Ante una nueva ofensiva rusa, Ucrania debe ser defendida con firmeza, con EEUU y Europa (incluido el opaco y taimado canciller alemán, Olaf Scholz) proporcionándole las armas que necesite. Pero Rusia solo puede ser contenida de manera permanente apelando a la influencia de China, también una autocracia represora. No existe un escenario realista en el que Occidente, una fuerza en declive en los asuntos mundiales, pueda imponerse a ambas potencias.
Esto no significa bajar la guardia ante la penetración china en industrias estratégicas; al contrario, hay que aumentar la vigilancia. Pero solicitar el apoyo de China para frenar a Rusia exigirá moderar la postura de Occidente en apoyo de Taiwán, una democracia floreciente. Es una elección espantosa, pero ineludible, si no queremos que el conflicto en Ucrania derive en una guerra mundial. Como observa Kaplan, “la geopolítica –la batalla del espacio y el poder que se libra en un escenario geográfico– es intrínsecamente trágica”.
Kaplan cita a la clasicista estadounidense Edith Hamilton (1867-1963), que definió la tragedia como “la belleza de las verdades intolerables”. Se refería a la forma artística, pero a menos que Occidente recupere la capacidad de discernir y actuar sobre verdades intolerables en la política mundial, corre el riesgo de convertir su defensa de Ucrania contra la agresión criminal rusa en una vasta tragedia. El peligro es más acuciante que en el pasado debido a la velocidad y capacidad de destrucción sin precedentes de los sistemas de armamento guiados por ordenador. Como advierte Kaplan, “nunca antes ha sido tan necesario pensar trágicamente, administrando el miedo sin dejarse inmovilizar por él”.
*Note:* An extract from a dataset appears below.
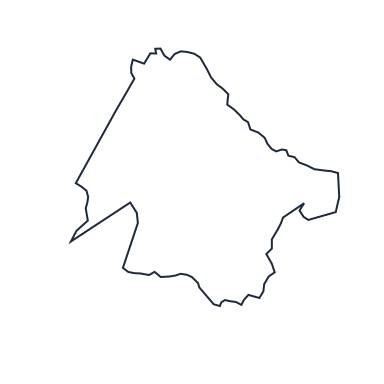 the district of Taquaral de Goiás, Goiás, Brazil, rotated 307°
{"feature_id": "56859067B36818753326646", "entity_name": "Taquaral de Goiás", "entity_type": "district", "adm_level": 2, "iso_a3": "BRA", "parent_name": "Brazil", "parent_adm1": "Goiás", "projection": "natural_earth1", "projection_center": [-49.592, -16.048], "detail": "fine", "context": "isolated", "style": "outline", "palette": "slate", "viewbox_px": 384, "rotation_deg": 307, "n_neighbors": 0, "source": "geoboundaries", "source_scale": "gbopen_adm2", "svg_char_len": 1367}
<svg xmlns="http://www.w3.org/2000/svg" viewBox="0 0 384 384"><g transform="rotate(307 192 192)"><path d="M137.1,298.4L143.8,299.0L147.9,309.6L155.6,308.8L161.9,305.1L170.8,304.1L177.6,306.4L182.6,299.2L187.2,288.7L194.9,289.8L202.2,284.3L214.7,282.9L220.7,281.8L226.5,280.1L250.5,288.3L241.9,289.0L239.3,296.2L239.7,301.7L262.5,318.9L271.8,314.7L276.6,312.6L295.0,297.2L292.4,290.7L288.4,284.1L283.8,275.9L282.3,267.4L280.0,259.8L281.5,253.0L279.0,247.1L282.1,242.2L280.1,238.3L275.1,234.8L274.3,229.6L276.0,222.9L279.0,217.6L279.4,209.2L277.1,201.0L281.5,194.7L280.9,189.2L282.1,184.2L283.2,175.5L283.0,167.6L287.6,164.7L291.9,162.2L293.0,154.5L293.0,146.8L295.0,138.2L299.0,130.2L301.5,124.3L304.3,117.6L303.8,110.7L301.1,104.2L297.7,98.5L291.8,95.1L284.4,94.8L284.3,87.9L287.6,80.5L284.3,76.5L281.0,80.0L277.7,75.3L265.7,76.5L262.1,65.1L255.6,67.9L250.6,71.8L247.8,77.8L225.8,80.5L211.5,82.2L129.1,93.9L129.7,100.1L129.5,107.0L125.5,112.1L120.5,114.8L115.1,116.9L112.2,119.9L106.5,126.0L91.5,123.1L79.7,125.1L146.4,149.0L142.1,160.5L134.7,167.4L89.8,182.5L89.8,189.2L92.8,195.4L95.8,199.6L99.8,207.6L105.7,210.2L105.3,218.2L110.8,224.7L115.6,229.3L119.8,232.1L122.8,237.7L124.0,242.9L122.9,251.6L120.2,255.3L115.4,276.9L117.7,282.9L121.5,281.8L125.5,283.3L127.8,288.3L130.6,293.3L131.6,299.4L137.1,298.4Z" fill="none" stroke="#1e293b" stroke-width="2"/></g></svg>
El filósofo inglés del siglo XIV Guillermo de Ockham propuso una máxima para construir teorías, que pasó a llamarse “la navaja de Ockham”: no multiplicar las entidades (causas, factores, variables) más allá de lo necesario. Necesitamos una versión ética de este principio de parsimonia: no multiplicar las tragedias más allá de lo necesario. Pero, ¿puede Occidente hoy, con su fe superficial y febril en que todos los problemas humanos pueden solucionarse, aplicar esta dolorosa lógica? Es una cuestión abierta.